▶ WORK TASK
Shown below is a listing with pictures; reproduce exactly, and only, the lines between the ones containing "ne sont pas admis)" and "mobilních telefonů.", inclusive, leaving the pictures out.

▶ DATA TO EXAMINE
++++++++++

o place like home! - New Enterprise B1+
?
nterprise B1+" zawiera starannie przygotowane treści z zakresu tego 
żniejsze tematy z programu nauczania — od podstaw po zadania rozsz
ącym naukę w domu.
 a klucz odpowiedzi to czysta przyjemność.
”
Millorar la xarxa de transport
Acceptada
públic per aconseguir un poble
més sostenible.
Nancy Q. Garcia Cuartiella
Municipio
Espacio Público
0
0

++++++++++

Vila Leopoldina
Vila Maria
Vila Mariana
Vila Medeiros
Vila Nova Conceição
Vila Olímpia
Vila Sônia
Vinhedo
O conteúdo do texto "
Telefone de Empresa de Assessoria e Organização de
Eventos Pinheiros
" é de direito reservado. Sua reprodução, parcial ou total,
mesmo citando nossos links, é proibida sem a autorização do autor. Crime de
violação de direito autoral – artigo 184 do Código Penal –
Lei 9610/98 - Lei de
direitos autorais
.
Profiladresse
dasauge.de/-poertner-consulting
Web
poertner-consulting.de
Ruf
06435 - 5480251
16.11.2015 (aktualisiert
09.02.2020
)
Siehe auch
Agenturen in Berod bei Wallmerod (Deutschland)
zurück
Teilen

++++++++++

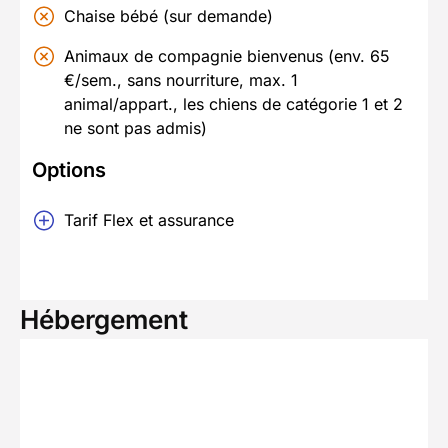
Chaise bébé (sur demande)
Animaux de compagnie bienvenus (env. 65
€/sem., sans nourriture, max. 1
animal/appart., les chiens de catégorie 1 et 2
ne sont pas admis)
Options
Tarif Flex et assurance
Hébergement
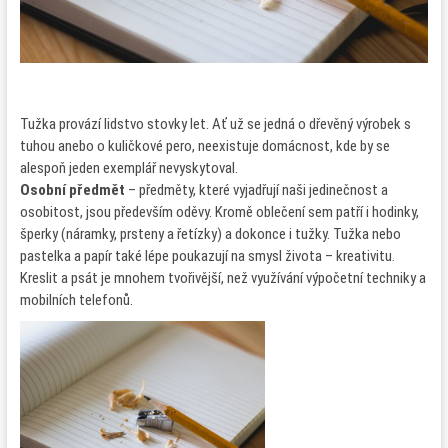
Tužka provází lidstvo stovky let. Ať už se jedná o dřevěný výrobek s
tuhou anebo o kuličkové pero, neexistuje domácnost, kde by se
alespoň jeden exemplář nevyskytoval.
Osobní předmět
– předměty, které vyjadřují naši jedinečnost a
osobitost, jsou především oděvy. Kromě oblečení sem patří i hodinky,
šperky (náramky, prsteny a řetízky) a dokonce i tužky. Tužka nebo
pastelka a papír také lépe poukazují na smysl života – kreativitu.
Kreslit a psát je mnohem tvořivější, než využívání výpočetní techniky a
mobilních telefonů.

++++++++++

▶ RESPONSE TO THE TASK
ne sont pas admis)
Options
Tarif Flex et assurance
Hébergement
Tužka provází lidstvo stovky let. Ať už se jedná o dřevěný výrobek s
tuhou anebo o kuličkové pero, neexistuje domácnost, kde by se
alespoň jeden exemplář nevyskytoval.
Osobní předmět
– předměty, které vyjadřují naši jedinečnost a
osobitost, jsou především oděvy. Kromě oblečení sem patří i hodinky,
šperky (náramky, prsteny a řetízky) a dokonce i tužky. Tužka nebo
pastelka a papír také lépe poukazují na smysl života – kreativitu.
Kreslit a psát je mnohem tvořivější, než využívání výpočetní techniky a
mobilních telefonů.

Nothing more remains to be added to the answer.